Another concern we have is the use of the Tada system to define outcome. Contrary to the authors’ suggestion, at least ten other systems are available to describe outcome in radial polydactyly. Overall outcome depends on the system of choice. For example, Ogino's modification of the Tada system is much more stringent on the range of motion (ROM) (2 points for ROM ≥131° vs. 2 points for ROM ≥70°). In addition, no ‘poor’ results were found in this study according to the Tada system, while the results show a 27 % complication and 12 % reoperation rate. This implies that the Tada system was not sufficiently sensitive to detect complications requiring revision surgery as poor outcome.
Furthermore, it is questionable whether the Tada system encompasses all relevant items. The authors rightfully point out that the Tada system is solely based on function, and they also state that it encompasses the most limiting complications (i.e. clinodactyly and stability). However, it is unknown how thumb misalignment and instability affect children's hand function. Moreover, it is plausible that patients care more about postoperative appearance than about function, which may even influence their perception on how their hand functions. Consequently, a greater emphasis on aesthetic parameters as part of the outcome assessment is warranted.

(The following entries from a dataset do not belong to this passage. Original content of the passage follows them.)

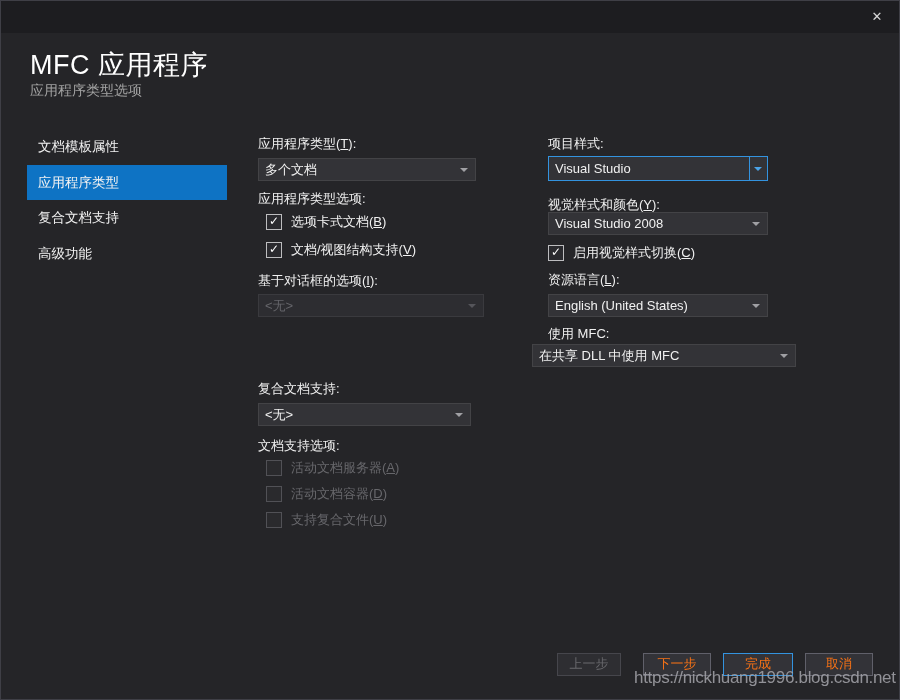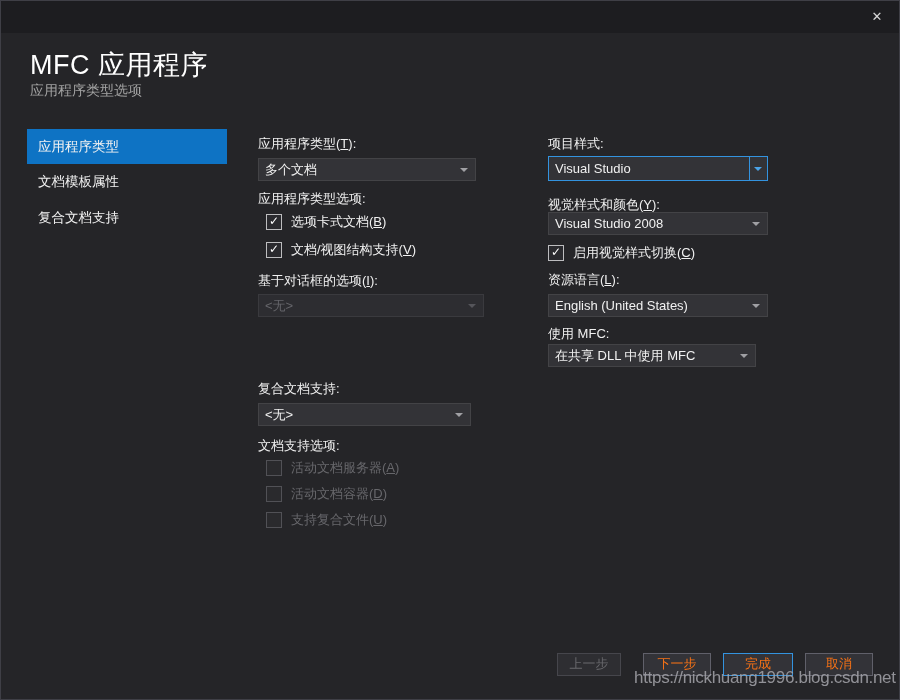--- a/index.html
+++ b/index.html
@@ -62,8 +62,8 @@
 <div class="page-subtitle">应用程序类型选项</div>
 
 <div class="sidebar">
+  <div class="side-item">文档模板属性</div>
   <div class="side-item selected">应用程序类型</div>
-  <div class="side-item">文档模板属性</div>
   <div class="side-item">复合文档支持</div>
 </div>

In summary, the authors’ choice of the Tada system as primary outcome affects the results the the study and the conclusions which can be drawn from these results.

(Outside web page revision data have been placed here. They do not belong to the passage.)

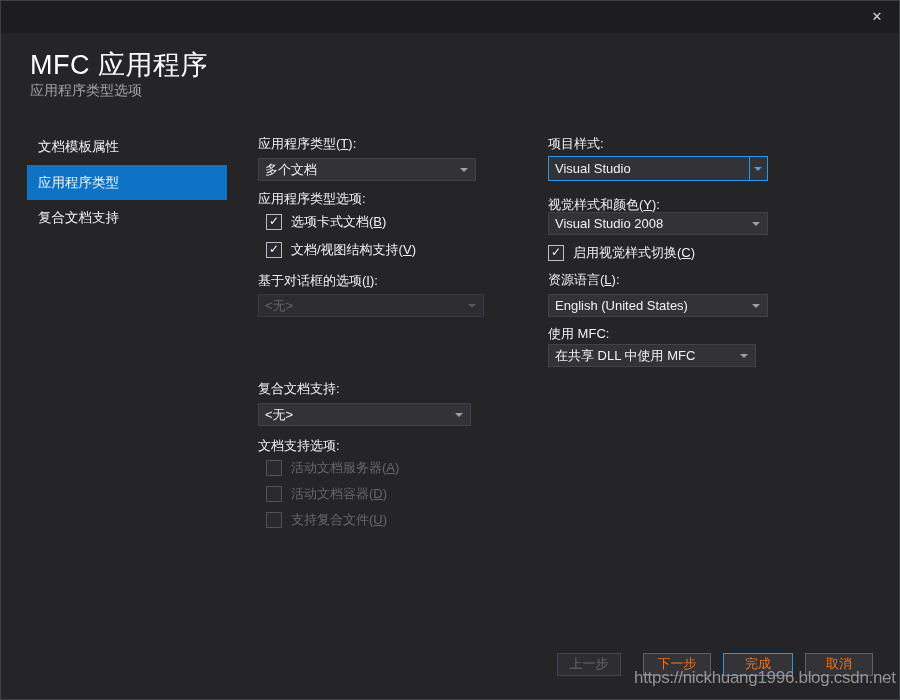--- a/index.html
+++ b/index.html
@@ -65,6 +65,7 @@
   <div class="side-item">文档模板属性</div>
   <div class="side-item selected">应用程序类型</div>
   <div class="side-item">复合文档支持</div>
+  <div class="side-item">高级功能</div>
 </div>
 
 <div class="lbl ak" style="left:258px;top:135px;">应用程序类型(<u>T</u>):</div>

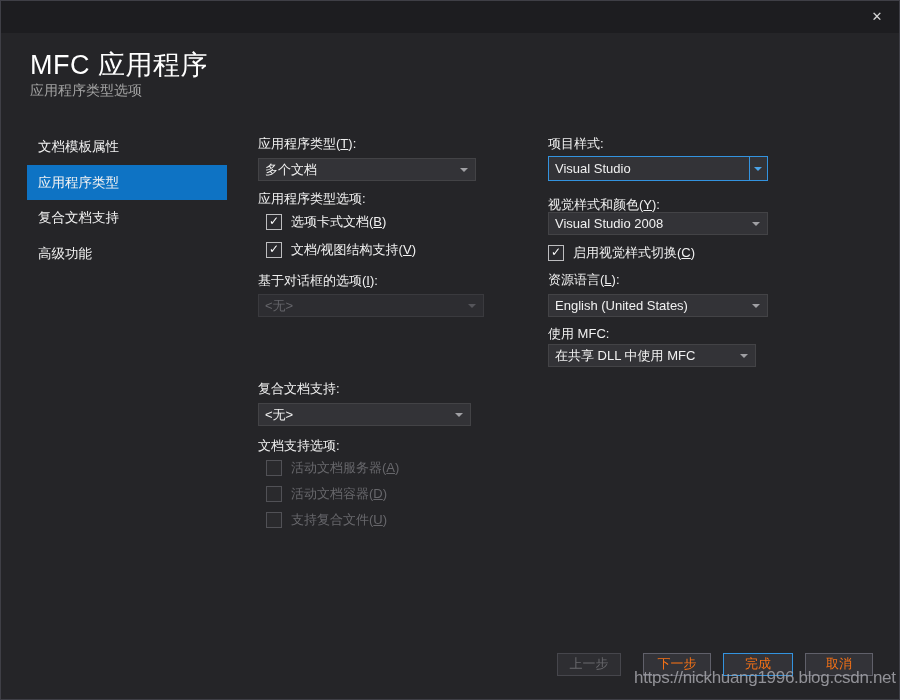--- a/index.html
+++ b/index.html
@@ -135,7 +135,7 @@
 </div>
 
 <div class="lbl" style="left:548px;top:325px;">使用 MFC:</div>
-<div class="combo" style="left:548px;top:344px;width:208px;">
+<div class="combo" style="left:532px;top:344px;width:264px;">
   <span>在共享 DLL 中使用 MFC</span>
   <span class="arrow"></span>
 </div>

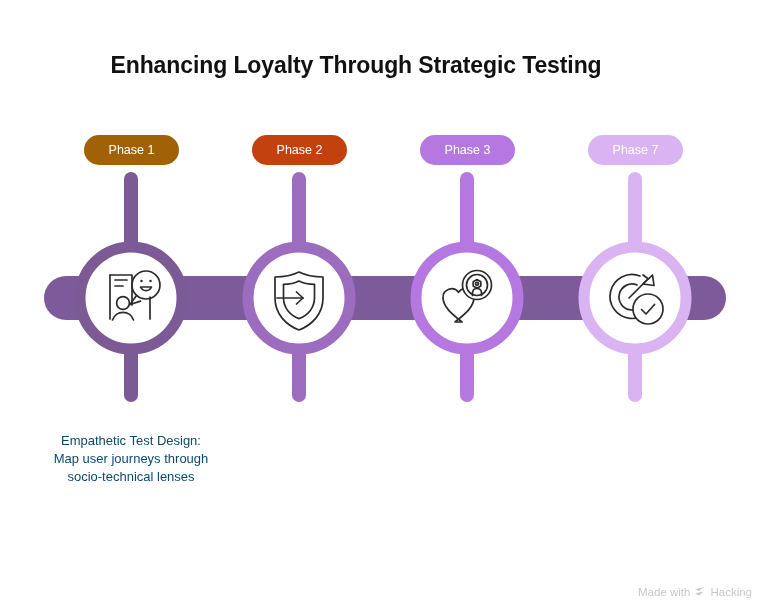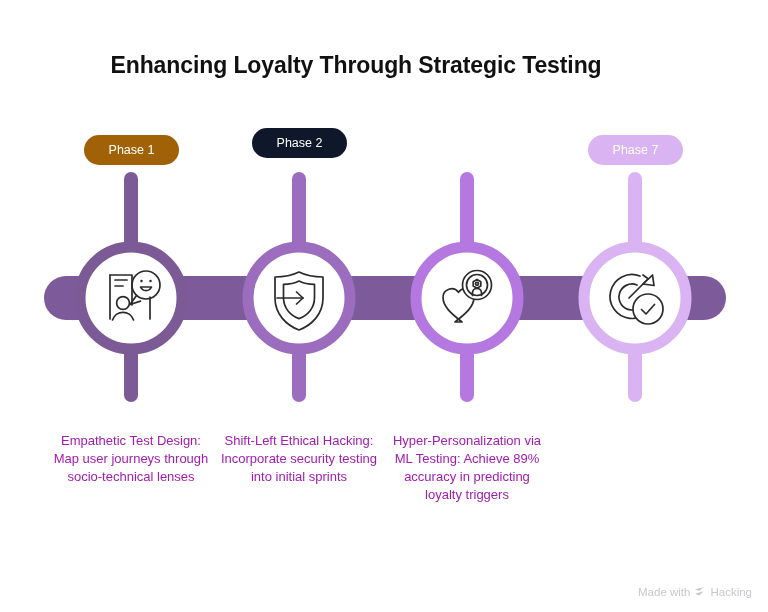--- a/index.html
+++ b/index.html
@@ -176,7 +176,7 @@
   <div class="phase-pill" style="left:84px; top:135px; width:95px; background:#a16207;">
     <span>Phase 1</span>
   </div>
-  <div class="phase-pill" style="left:252px; top:128px; width:95px; background:#0f172a;">
+  <div class="phase-pill" style="left:252px; top:135px; width:95px; background:#c2410c;">
     <span>Phase 2</span>
   </div>
   <div class="phase-pill" style="left:588px; top:135px; width:95px; background:#d9b3f2;">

As a final note, the classification system depicted in Fig. 3 [1] is not the original Wassel classification, as type VII does not appear to be of the triphalangeal kind. Instead, it resembles a ‘floating’ connection at the metacarpophalangeal level, a type excluded from the analysis according to the Methods section [1]. However, results for this ‘type VII’ were presented with a 0 % complication rate. On the other hand, triphalangism was excluded from the analysis in accordance with the Methods section. Complications linked to polydactyly with triphalangial thumbs is one of the reasons they are often described and treated as a distinct entity within the spectrum. In conclusion, analysis of triphalangism instead of floating components would have been adherent to the Wassel classification, although it might have led to a higher complication rate.

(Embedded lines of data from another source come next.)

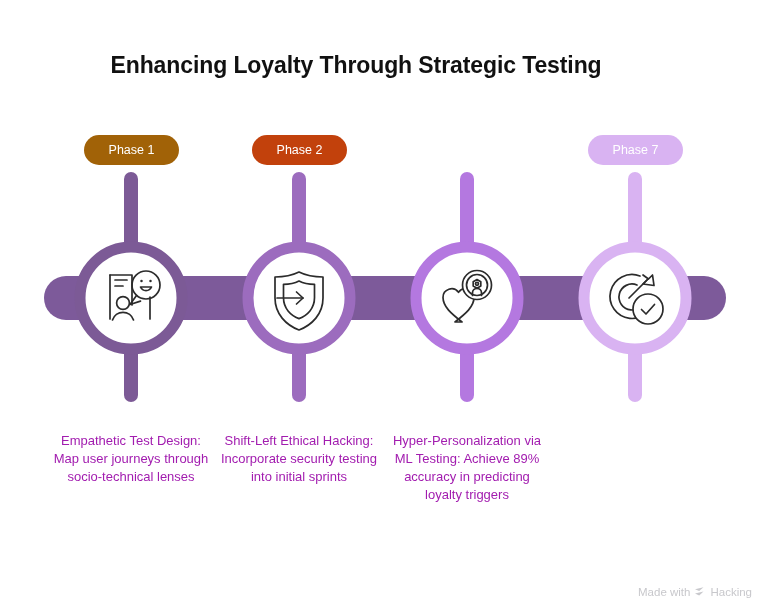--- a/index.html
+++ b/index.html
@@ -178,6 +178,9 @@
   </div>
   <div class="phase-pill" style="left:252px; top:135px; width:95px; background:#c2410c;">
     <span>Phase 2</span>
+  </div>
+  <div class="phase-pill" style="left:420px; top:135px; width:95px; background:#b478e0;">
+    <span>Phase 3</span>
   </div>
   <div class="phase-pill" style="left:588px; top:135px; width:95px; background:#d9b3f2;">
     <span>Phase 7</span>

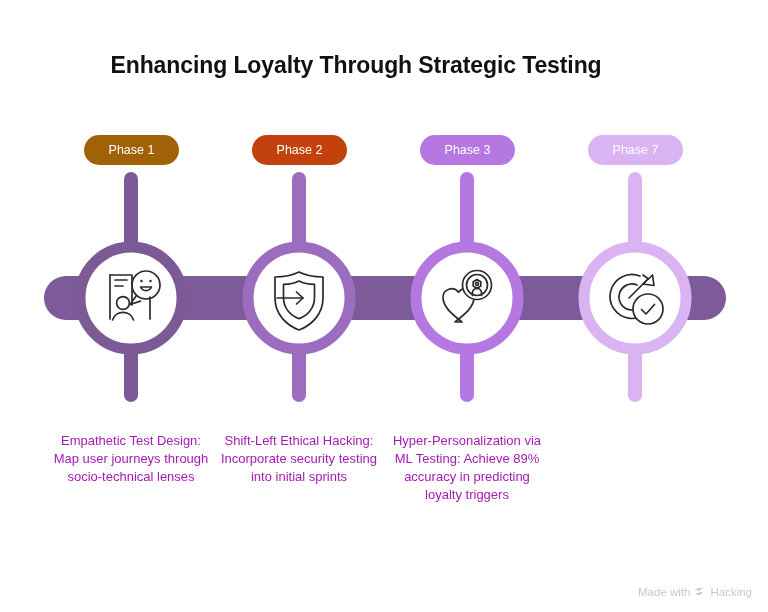--- a/index.html
+++ b/index.html
@@ -63,7 +63,7 @@
     text-align: center;
     font-size: 13px;
     line-height: 18px;
-    color: #a21caf;
+    color: #0c4a6e;
     top: 432px;
   }
 

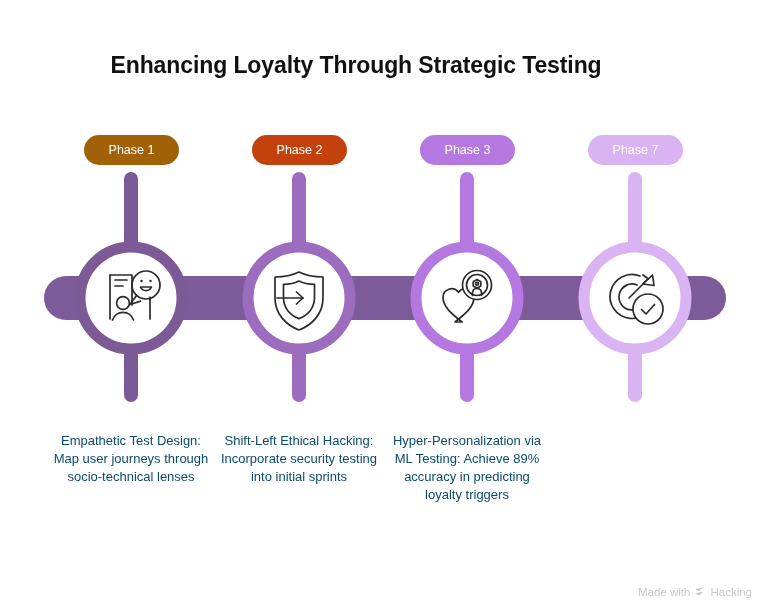--- a/index.html
+++ b/index.html
@@ -187,7 +187,6 @@
   </div>
 
   <div class="caption" style="left:51px; width:160px;">Empathetic Test Design: Map user journeys through socio-technical lenses</div>
-  <div class="caption" style="left:219px; width:160px;">Shift-Left Ethical Hacking: Incorporate security testing into initial sprints</div>
   <div class="caption" style="left:387px; width:160px;">Hyper-Personalization via ML Testing: Achieve 89% accuracy in predicting loyalty triggers</div>
 
   <div id="watermark">

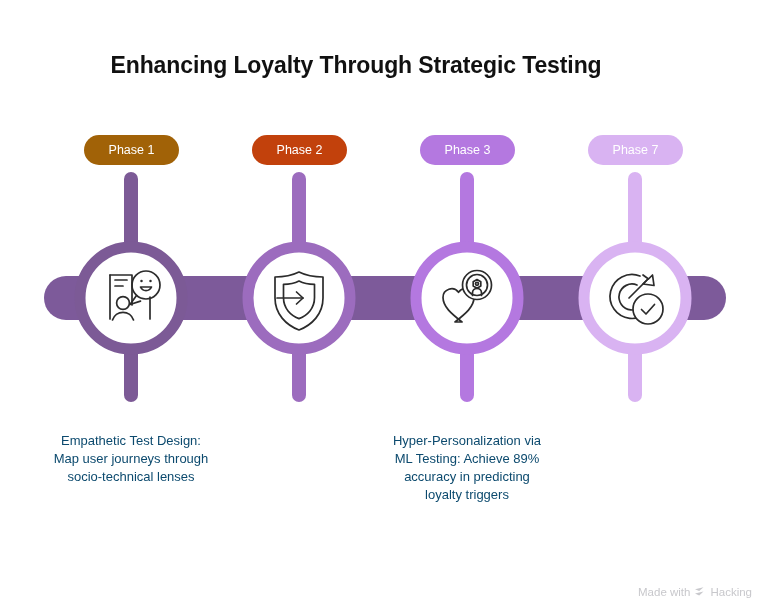--- a/index.html
+++ b/index.html
@@ -187,7 +187,6 @@
   </div>
 
   <div class="caption" style="left:51px; width:160px;">Empathetic Test Design: Map user journeys through socio-technical lenses</div>
-  <div class="caption" style="left:387px; width:160px;">Hyper-Personalization via ML Testing: Achieve 89% accuracy in predicting loyalty triggers</div>
 
   <div id="watermark">
     <span>Made with</span>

Although the authors discuss their results in a nuanced way, we hope they can further address the above-mentioned concerns. We feel the retrospective nature of the study combined with the other methodological concerns undermine the conclusions drawn by the authors. In our opinion, the evidence in this article does not prove patients with radial polydactyly should undergo surgery at a very young age to reduce complications, regardless of Wassel type.
Sincerely,
The authors
Footnotes
This study was supported by the Nuts Ohra Foundation. This organization had no involvement in the study design, in the collection and interpretation of data, in the writing of the manuscript and/or the decision to submit the manuscript for publication. The authors have no other funding, financial relationship, or conflicts of interest to disclose.